* Input data:
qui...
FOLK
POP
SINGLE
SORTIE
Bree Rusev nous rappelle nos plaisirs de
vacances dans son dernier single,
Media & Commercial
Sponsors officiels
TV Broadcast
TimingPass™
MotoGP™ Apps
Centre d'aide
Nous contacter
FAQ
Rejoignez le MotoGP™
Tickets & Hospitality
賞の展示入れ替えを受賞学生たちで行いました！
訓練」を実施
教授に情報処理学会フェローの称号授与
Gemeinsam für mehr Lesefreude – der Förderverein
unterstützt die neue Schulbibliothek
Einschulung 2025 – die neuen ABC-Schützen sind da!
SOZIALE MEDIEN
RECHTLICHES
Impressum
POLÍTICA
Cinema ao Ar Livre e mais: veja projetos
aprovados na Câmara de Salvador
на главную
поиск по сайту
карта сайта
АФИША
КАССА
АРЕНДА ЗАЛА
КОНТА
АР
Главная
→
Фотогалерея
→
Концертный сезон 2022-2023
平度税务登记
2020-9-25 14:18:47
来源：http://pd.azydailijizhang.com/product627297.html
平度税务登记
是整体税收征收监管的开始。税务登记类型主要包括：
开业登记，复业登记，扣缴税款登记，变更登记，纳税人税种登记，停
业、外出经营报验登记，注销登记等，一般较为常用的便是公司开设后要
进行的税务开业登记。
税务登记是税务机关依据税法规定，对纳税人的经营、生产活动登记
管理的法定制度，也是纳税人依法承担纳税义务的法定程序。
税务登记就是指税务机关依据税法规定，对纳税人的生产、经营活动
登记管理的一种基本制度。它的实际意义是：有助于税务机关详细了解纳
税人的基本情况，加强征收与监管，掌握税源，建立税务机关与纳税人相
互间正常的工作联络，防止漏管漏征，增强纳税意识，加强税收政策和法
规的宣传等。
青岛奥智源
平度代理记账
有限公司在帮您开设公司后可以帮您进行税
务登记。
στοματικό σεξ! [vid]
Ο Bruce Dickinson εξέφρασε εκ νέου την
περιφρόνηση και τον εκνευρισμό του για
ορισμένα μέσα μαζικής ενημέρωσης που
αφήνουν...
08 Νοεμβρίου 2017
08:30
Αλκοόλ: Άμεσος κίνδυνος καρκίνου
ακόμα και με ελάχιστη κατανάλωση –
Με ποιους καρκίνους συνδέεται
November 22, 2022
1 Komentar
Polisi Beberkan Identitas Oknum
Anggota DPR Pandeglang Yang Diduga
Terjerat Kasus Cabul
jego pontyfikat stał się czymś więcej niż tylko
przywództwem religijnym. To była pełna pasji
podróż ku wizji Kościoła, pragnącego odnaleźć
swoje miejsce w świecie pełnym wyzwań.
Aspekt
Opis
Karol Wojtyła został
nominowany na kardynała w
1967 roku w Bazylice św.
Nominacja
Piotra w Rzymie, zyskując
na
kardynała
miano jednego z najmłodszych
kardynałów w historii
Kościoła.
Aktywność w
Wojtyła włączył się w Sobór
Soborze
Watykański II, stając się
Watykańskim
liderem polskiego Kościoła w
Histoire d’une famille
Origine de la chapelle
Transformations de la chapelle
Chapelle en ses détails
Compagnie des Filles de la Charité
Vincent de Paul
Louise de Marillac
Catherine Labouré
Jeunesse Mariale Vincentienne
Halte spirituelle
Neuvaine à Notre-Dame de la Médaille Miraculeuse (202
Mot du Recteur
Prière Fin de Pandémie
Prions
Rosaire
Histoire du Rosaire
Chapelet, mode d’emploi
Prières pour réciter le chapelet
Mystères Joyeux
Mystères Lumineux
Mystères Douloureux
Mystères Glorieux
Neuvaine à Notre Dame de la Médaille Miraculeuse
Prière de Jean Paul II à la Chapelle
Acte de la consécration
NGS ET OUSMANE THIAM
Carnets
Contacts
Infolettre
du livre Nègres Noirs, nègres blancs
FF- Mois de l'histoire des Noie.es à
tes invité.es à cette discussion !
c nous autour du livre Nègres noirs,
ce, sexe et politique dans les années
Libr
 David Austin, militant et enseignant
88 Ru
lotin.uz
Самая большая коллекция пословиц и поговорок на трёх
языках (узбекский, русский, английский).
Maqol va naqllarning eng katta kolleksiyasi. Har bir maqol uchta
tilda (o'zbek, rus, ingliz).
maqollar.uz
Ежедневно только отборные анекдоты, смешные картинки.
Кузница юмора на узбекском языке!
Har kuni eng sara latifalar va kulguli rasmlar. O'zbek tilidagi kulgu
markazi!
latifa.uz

* Request: Please copy out word for word the lines of the records, starting with the first line and going on through the line that contains "Karol Wojtyła został". Include both of those lines.

* Written solution:
qui...
FOLK
POP
SINGLE
SORTIE
Bree Rusev nous rappelle nos plaisirs de
vacances dans son dernier single,
Media & Commercial
Sponsors officiels
TV Broadcast
TimingPass™
MotoGP™ Apps
Centre d'aide
Nous contacter
FAQ
Rejoignez le MotoGP™
Tickets & Hospitality
賞の展示入れ替えを受賞学生たちで行いました！
訓練」を実施
教授に情報処理学会フェローの称号授与
Gemeinsam für mehr Lesefreude – der Förderverein
unterstützt die neue Schulbibliothek
Einschulung 2025 – die neuen ABC-Schützen sind da!
SOZIALE MEDIEN
RECHTLICHES
Impressum
POLÍTICA
Cinema ao Ar Livre e mais: veja projetos
aprovados na Câmara de Salvador
на главную
поиск по сайту
карта сайта
АФИША
КАССА
АРЕНДА ЗАЛА
КОНТА
АР
Главная
→
Фотогалерея
→
Концертный сезон 2022-2023
平度税务登记
2020-9-25 14:18:47
来源：http://pd.azydailijizhang.com/product627297.html
平度税务登记
是整体税收征收监管的开始。税务登记类型主要包括：
开业登记，复业登记，扣缴税款登记，变更登记，纳税人税种登记，停
业、外出经营报验登记，注销登记等，一般较为常用的便是公司开设后要
进行的税务开业登记。
税务登记是税务机关依据税法规定，对纳税人的经营、生产活动登记
管理的法定制度，也是纳税人依法承担纳税义务的法定程序。
税务登记就是指税务机关依据税法规定，对纳税人的生产、经营活动
登记管理的一种基本制度。它的实际意义是：有助于税务机关详细了解纳
税人的基本情况，加强征收与监管，掌握税源，建立税务机关与纳税人相
互间正常的工作联络，防止漏管漏征，增强纳税意识，加强税收政策和法
规的宣传等。
青岛奥智源
平度代理记账
有限公司在帮您开设公司后可以帮您进行税
务登记。
στοματικό σεξ! [vid]
Ο Bruce Dickinson εξέφρασε εκ νέου την
περιφρόνηση και τον εκνευρισμό του για
ορισμένα μέσα μαζικής ενημέρωσης που
αφήνουν...
08 Νοεμβρίου 2017
08:30
Αλκοόλ: Άμεσος κίνδυνος καρκίνου
ακόμα και με ελάχιστη κατανάλωση –
Με ποιους καρκίνους συνδέεται
November 22, 2022
1 Komentar
Polisi Beberkan Identitas Oknum
Anggota DPR Pandeglang Yang Diduga
Terjerat Kasus Cabul
jego pontyfikat stał się czymś więcej niż tylko
przywództwem religijnym. To była pełna pasji
podróż ku wizji Kościoła, pragnącego odnaleźć
swoje miejsce w świecie pełnym wyzwań.
Aspekt
Opis
Karol Wojtyła został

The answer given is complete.